Is such a penalty enforceable? Not clear. Longstanding precedent in Pennsylvania holds that the “state” has a role in deciding any custody case and the courts can ignore any agreement deemed not in the best interest of the child involved. The “keep the peace” purpose behind the agreement was laudable but do courts really want to discourage people from seeking what they perceive as the child’s best interests? Meanwhile, all too often custody litigants underestimate the damage inflicted on children whenever parents fight over those interests while seeking “best.”

Another area where a bit of “terrorem” should be considered is discovery in divorce. In recent decades we are finding that as divorce becomes accepted as a reality, clients are less interested in investing in significant litigation. That can be a good thing but in an age where we seem to be creating new forms of assets and liabilities every year, life is complicated. The means of paying compensation and dividing property ownership and control has morphed in many ways. We have clients who now own cryptocurrencies and non fungible tokens (NFTs). We have worked in cases where a minority shareholder has absolute control of the business and others who own 5% of the business but will see cash only after the private equity investors recoup their $10 million investment.

The lawyer’s mission in divorce discovery is to start broadly and narrow the focus quickly. There are times when new information requires the lawyer to “reboot” and re-trace steps because new evidence has arisen. But then there are times when clients just aren’t “ready” to accept the process and the need to narrow inquiries or conclude the case. This often comes in the form of wanting to revisit transactions and investments from long ago “in case” something might turn up. Particularly when there is evidence of one or more extramarital relationships, clients often ask that every financial transaction be viewed through the microscope.

There is no right answer here. But clients need to realize that in their quest to discover everything, they often tax not just their own litigation budgets but the patience of their spouse and the judiciary as well. It might be wise to form an agreement at the outset of the process of discovery that provides for one party to pay the “costs” of revisiting discovery or insisting on new discovery forays premised upon thin evidence or whim. That would include the cost of defending or simply watching the process head in untargeted directions because of undocumented fears. Obviously, if there is gold in the gopher hole, the question of who pays for the foray may need to be revisited as well.

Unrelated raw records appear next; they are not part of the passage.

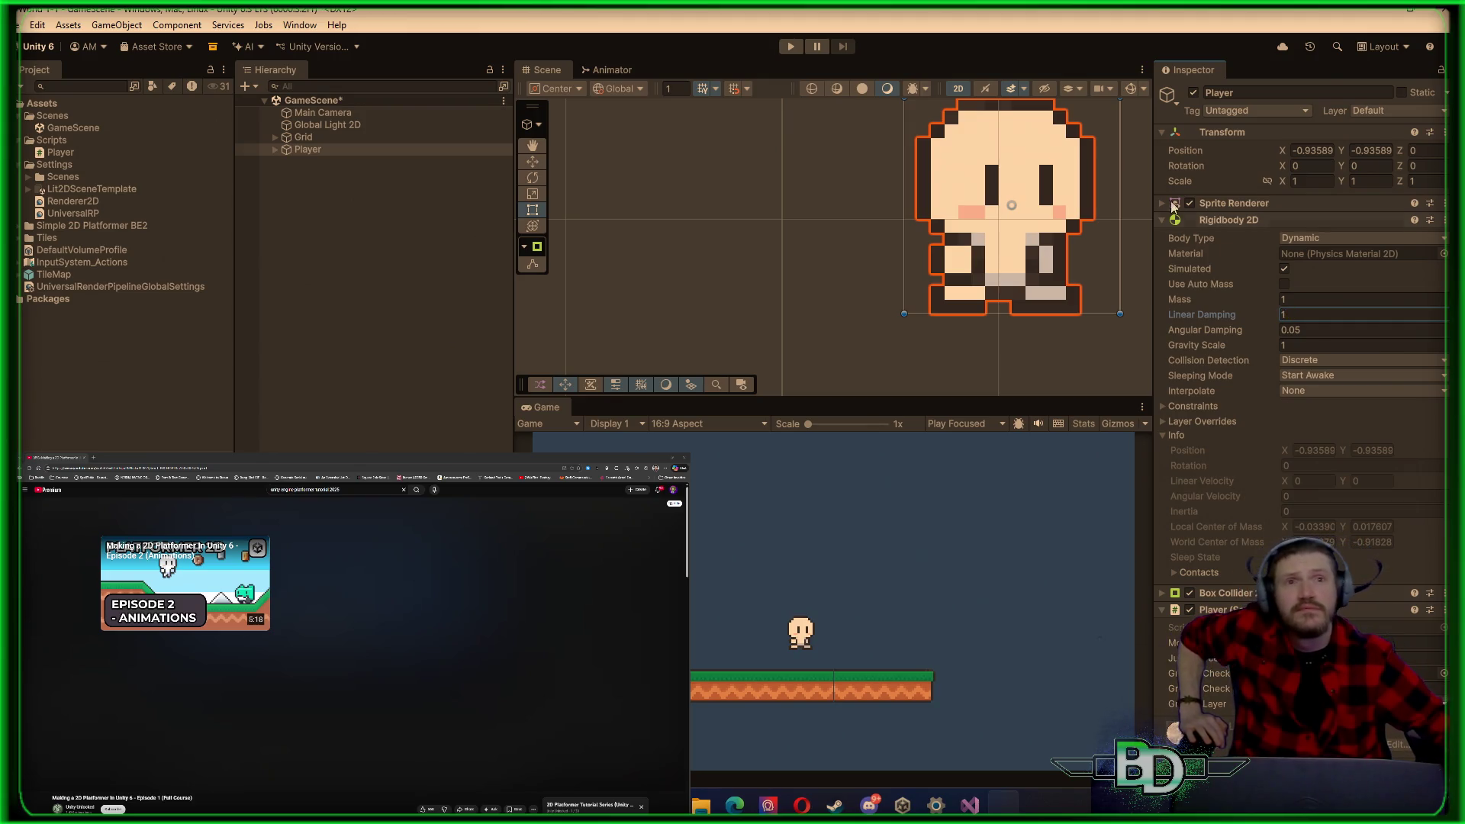
Step: Playtest walking and jumping, resetting Linear Damping to 0 mid-run, then stop play mode
click(789, 47)
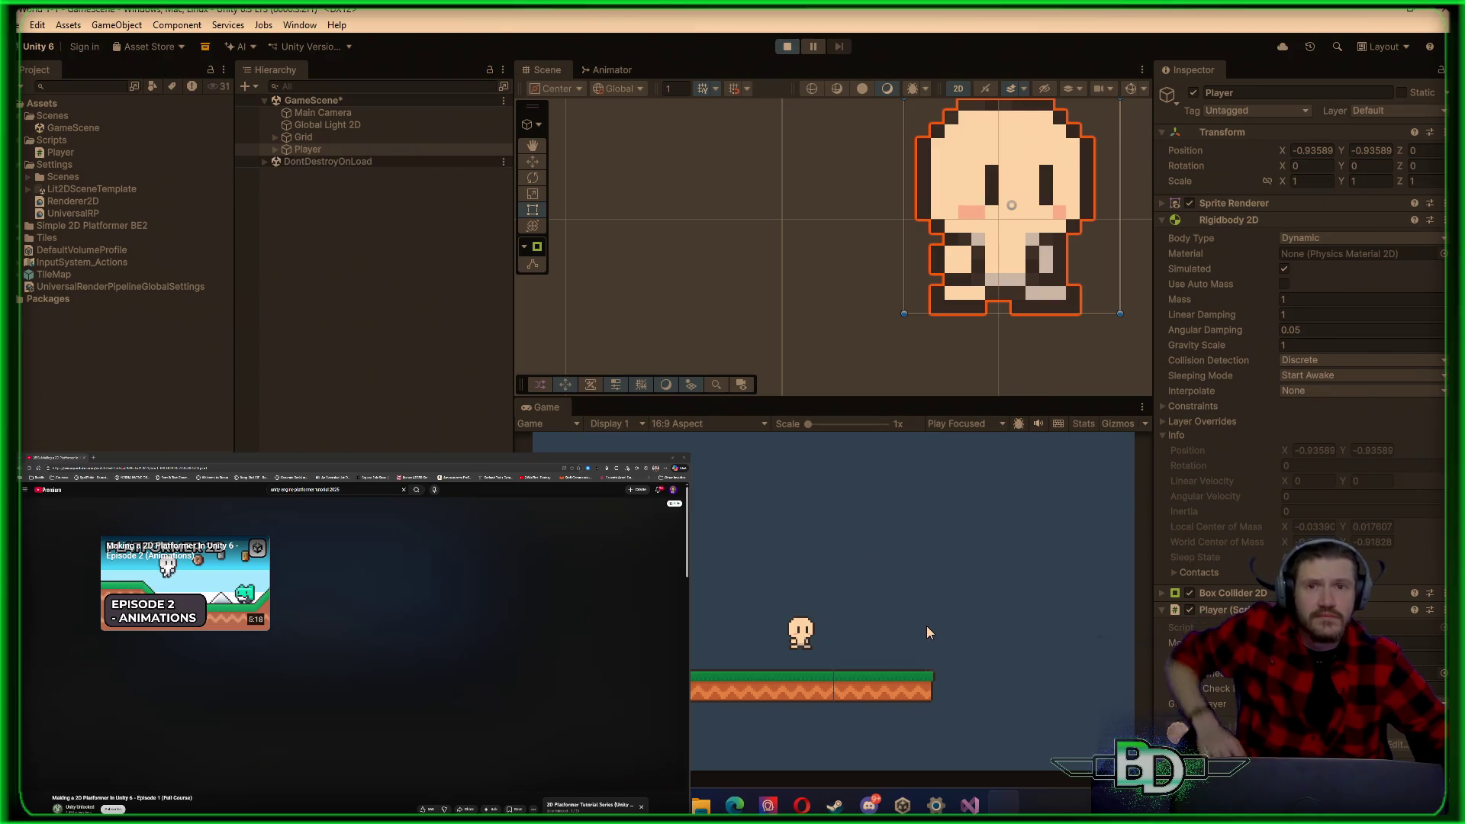
key(a)
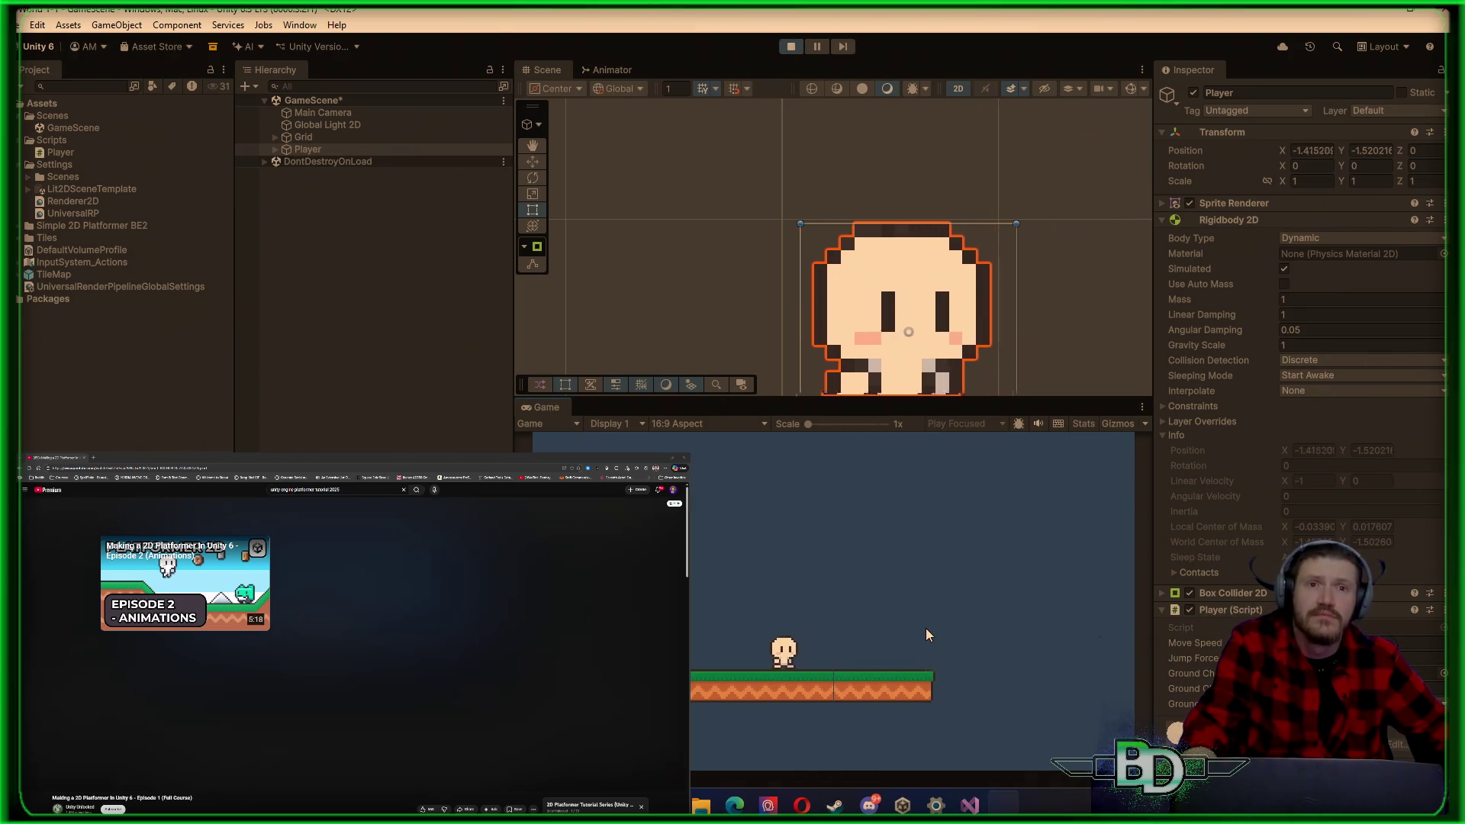
key(d)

These concepts may sound inherently radical. But, we should recall that in most of the English speaking world, a party who fails in litigation pays at least a substantial portion of the winner’s costs including legal fees. Borrowing from today’s extraterrestrial news, our discussion is directed towards “eclipsing” inefficient legal expenses as often occur in estate, custody and divorce litigation. Smart litigation should be efficient. Not many of us look forward to a day when 10,20 or $50,000 is consumed exploring whether one high school produces better outcomes than another or whether 50/50 custody should become 40/60. Nor is it worth spending like amounts of money exploring whether your spouse left bank accounts in Switzerland when he was assigned by his employer to work there in 2017. Americans love litigation but loathe its costs. Yes, you can litigate your way to complete victory. And last week you could have won the $1.3 billion powerball ticket. It’s all a question of percentages.